IBM researchers have recently reported a method that enables the hijack of live voice calls using generative AI tools. This mechanism could potentially be used by hackers to mimic individuals' voices and manipulate live conversations, raising concerns about its potential to access sensitive information and its use for fraud.
Audio hijacking involves the manipulation of ongoing conversations between people using cloned voices of the participants to deceive them. This can be accomplished through various methods, including malware on victims' phones.
The process of audio hijacking is intricate, often necessitating advanced social engineering skills. IBM's researchers demonstrated this threat through a proof-of-concept (PoC) scenario where a program acts as a man-in-the-middle, intercepting a live conversation. Indeed, attackers can then monitor these conversations, transcribing them in real-time from speech to text. Utilising large language models (LLMs), they can understand the context of the conversation and decide when and how to alter the dialogue. For example, upon detecting mention of sensitive financial information, the LLM can instruct the program to modify the sentence accordingly. The altered content is then converted back into speech using text-to-speech technology, complete with cloned voices, and inserted back into the conversation, seamlessly altering the audio in real-time.
The researchers' PoC showcased the potential for altering sensitive information, such as bank account details or medical records, posing significant risks to individuals' privacy and security. It also illustrated just how easily such attacks could be orchestrated with current technology, emphasising the need for vigilance and advanced protective measures.
These two facts added together do not work in favour of presenting AI as a trustworthy technology for the general public as it poses significant challenges to cybersecurity defences and highlights the need for urgent solutions.
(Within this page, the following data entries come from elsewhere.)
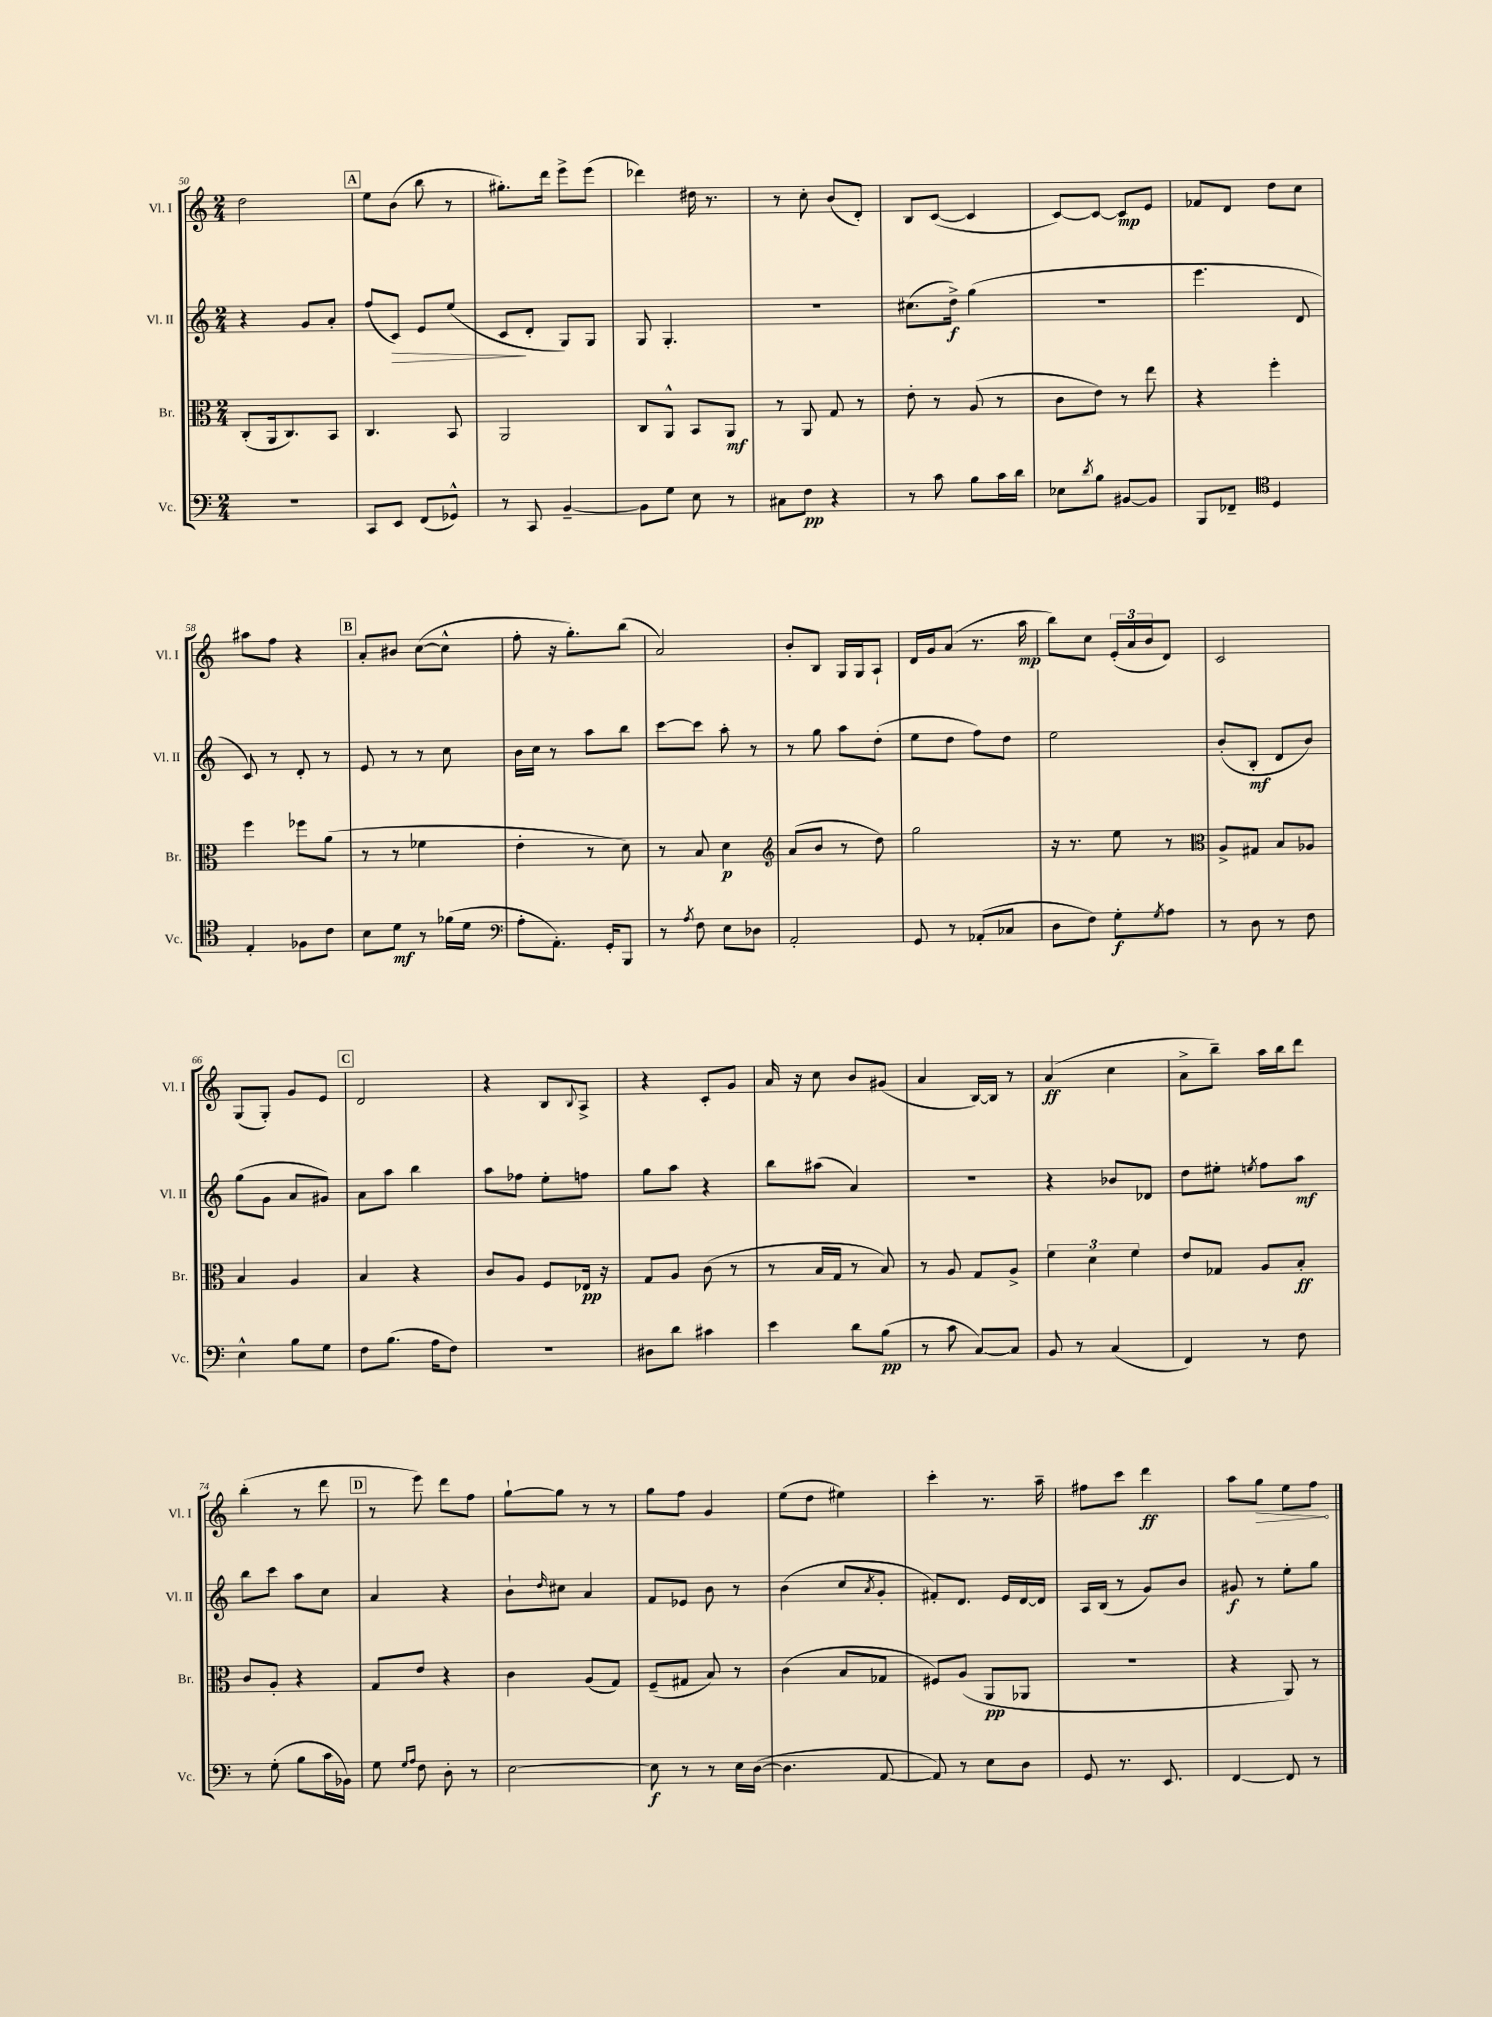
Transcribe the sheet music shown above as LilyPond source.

<<
\new StaffGroup <<
\new Staff = "s0" \with { instrumentName = "Vl. I" shortInstrumentName = "Vl. I" } {
    \clef treble \key c \major \numericTimeSignature \time 2/4
    d''2 |
    \mark \markup { \box "A" } e''8 b'8( b''8 r8 |
    gis''8.-.) d'''16 e'''8-> e'''8( |
    des'''4) dis''16 r8. |
    r8 c''8-. b'8( d'8-.) |
    b8 c'8~( c'4 |
    c'8~) c'8~ c'8\mp e'8 |
    fes'8 d'8 d''8 c''8 |
    ais''8 f''8 r4 |
    \mark \markup { \box "B" } a'8-. bis'8 c''8~( c''8-^ |
    f''8-. r16 g''8.-.) b''8( |
    a'2) |
    b'8-. b8 g16 g16 a8-! |
    d'16 g'16 a'8( r8. a''16\mp |
    b''8) c''8 \tuplet 3/2 { e'16-.( a'16 b'16 } d'8) |
    c'2 |
    g8( g8-.) g'8 e'8 |
    \mark \markup { \box "C" } d'2 |
    r4 b8 \appoggiatura { b8 } a8-> |
    r4 c'8-. g'8 |
    a'16 r16 c''8 b'8 gis'8( |
    a'4 b16~) b16 r8 |
    a'4\ff( c''4 |
    a'8-> b''8--) a''16 b''16 d'''8 |
    b''4-.( r8 d'''8 |
    \mark \markup { \box "D" } r8 e'''8) d'''8 f''8 |
    g''8~-! g''8 r8 r8 |
    g''8 f''8 g'4 |
    e''8( d''8 eis''4) |
    c'''4-. r8. a''16-- |
    fis''8 c'''8 d'''4\ff |
    a''8 \once \override Hairpin.circled-tip = ##t g''8\> e''8 f''8\! \bar "|." |
}
\new Staff = "s1" \with { instrumentName = "Vl. II" shortInstrumentName = "Vl. II" } {
    \clef treble \key c \major \numericTimeSignature \time 2/4
    r4 g'8 a'8-. |
    \mark \markup { \box "A" } f''8( c'8\>) e'8 e''8( |
    c'8\! d'8-. g8) g8 |
    g8 g4.-. |
    R2 |
    cis''8.( d''16->\f) g''4( |
    R2 |
    e'''4. d'8 |
    c'8) r8 d'8-. r8 |
    \mark \markup { \box "B" } e'8 r8 r8 c''8 |
    b'16 c''16 r8 a''8 b''8 |
    c'''8~ c'''8 a''8-. r8 |
    r8 g''8 a''8 d''8-.( |
    e''8 d''8 f''8) d''8 |
    e''2 |
    b'8-.( b8-.\mf d'8 b'8) |
    g''8( g'8 a'8 gis'8) |
    \mark \markup { \box "C" } a'8 a''8 b''4 |
    a''8 fes''8 e''8-. f''8 |
    g''8 a''8 r4 |
    b''8 ais''8( a'4) |
    R2 |
    r4 bes'8 des'8 |
    d''8 eis''8-. \acciaccatura { e''8 } f''8 a''8\mf |
    b''8 c'''8 a''8 c''8 |
    \mark \markup { \box "D" } a'4 r4 |
    b'8-! \grace { d''16 } cis''8 a'4 |
    f'8 ees'8 b'8 r8 |
    b'4( c''8 \acciaccatura { a'8 } g'8-. |
    fis'8-.) d'8. e'16 d'16~ d'16 |
    a16 b16( r8 g'8) b'8 |
    gis'8\f r8 e''8-. g''8 \bar "|." |
}
\new Staff = "s2" \with { instrumentName = "Br." shortInstrumentName = "Br." } {
    \clef alto \key c \major \numericTimeSignature \time 2/4
    c8-.( a,16 c8.) b,8 |
    \mark \markup { \box "A" } c4. b,8 |
    a,2 |
    c8 a,8-^ b,8 a,8\mf |
    r8 a,8 g8 r8 |
    e'8-. r8 a8( r8 |
    c'8 e'8) r8 e''8 |
    r4 f''4-. |
    f''4 fes''8 a'8( |
    \mark \markup { \box "B" } r8 r8 fes'4 |
    e'4-. r8 d'8) |
    r8 b8 d'4\p |
    \clef treble a'8( b'8 r8 d''8) |
    g''2 |
    r16 r8. e''8 r8 |
    \clef alto a8-> gis8 b8 aes8 |
    b4 a4 |
    \mark \markup { \box "C" } b4 r4 |
    c'8 a8 f8 ees16\pp r16 |
    g8 a8 c'8( r8 |
    r8 b16 g16 r8 b8) |
    r8 a8 g8 a8-> |
    \tuplet 3/2 { f'4 d'4 f'4 } |
    e'8 ges8 a8 b8-.\ff |
    c'8 a8-. r4 |
    \mark \markup { \box "D" } g8 e'8 r4 |
    c'4 a8( g8) |
    f8--( gis8 b8) r8 |
    c'4( b8 ges8 |
    fis8) a8( a,8\pp aes,8 |
    r2 |
    r4 a,8) r8 \bar "|." |
}
\new Staff = "s3" \with { instrumentName = "Vc." shortInstrumentName = "Vc." } {
    \clef bass \key c \major \numericTimeSignature \time 2/4
    R2 |
    \mark \markup { \box "A" } c,8 e,8 f,8( ges,8-^) |
    r8 c,8 b,4~-- |
    b,8 g8 e8 r8 |
    cis8 f8\pp r4 |
    r8 c'8 b8 c'16 d'16 |
    ees8 \acciaccatura { d'8 } b8 bis,8~ bis,8 |
    b,,8 fes,8-- \clef tenor d4 |
    e4-. fes8 c'8 |
    \mark \markup { \box "B" } b8 d'8\mf r8 fes'16( d'16 |
    \clef bass a8-. a,8.-.) g,16-. b,,8 |
    r8 \acciaccatura { a8 } f8 e8 des8 |
    a,2-. |
    g,8 r8 aes,8-.( ces8 |
    d8 f8) g8-.\f \acciaccatura { g8 } a8 |
    r8 d8 r8 f8 |
    e4-^ b8 g8 |
    \mark \markup { \box "C" } f8 b8.( a16 f8) |
    r2 |
    dis8 d'8 cis'4 |
    e'4 d'8 b8\pp( |
    r8 c'8 c8~) c8 |
    b,8 r8 c4( |
    f,4) r8 f8 |
    r8 g8-.( b8 c'16 bes,16) |
    \mark \markup { \box "D" } g8 \grace { g16 a16 } f8 d8-. r8 |
    e2~ |
    e8\f r8 r8 e16 d16~( |
    d4. a,8~ |
    a,8) r8 e8 d8 |
    g,8 r8. e,8. |
    f,4~ f,8 r8 \bar "|." |
}
>>
>>
\layout { \context { \Score currentBarNumber = #50 } }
Indeed, the development of advanced security measures to protect against the manipulation of audio and video content in real time is urgent. The potential of audio hijacking to harm is a dangerous issue we will have to face and overcome but it also confirms the broader implications of AI for trust and security in the digital age.
The research into audio hijacking by IBM shows a critical vulnerability in our increasingly interconnected world. It poses obvious risks to personal security, financial transactions, and maybe even national security matters.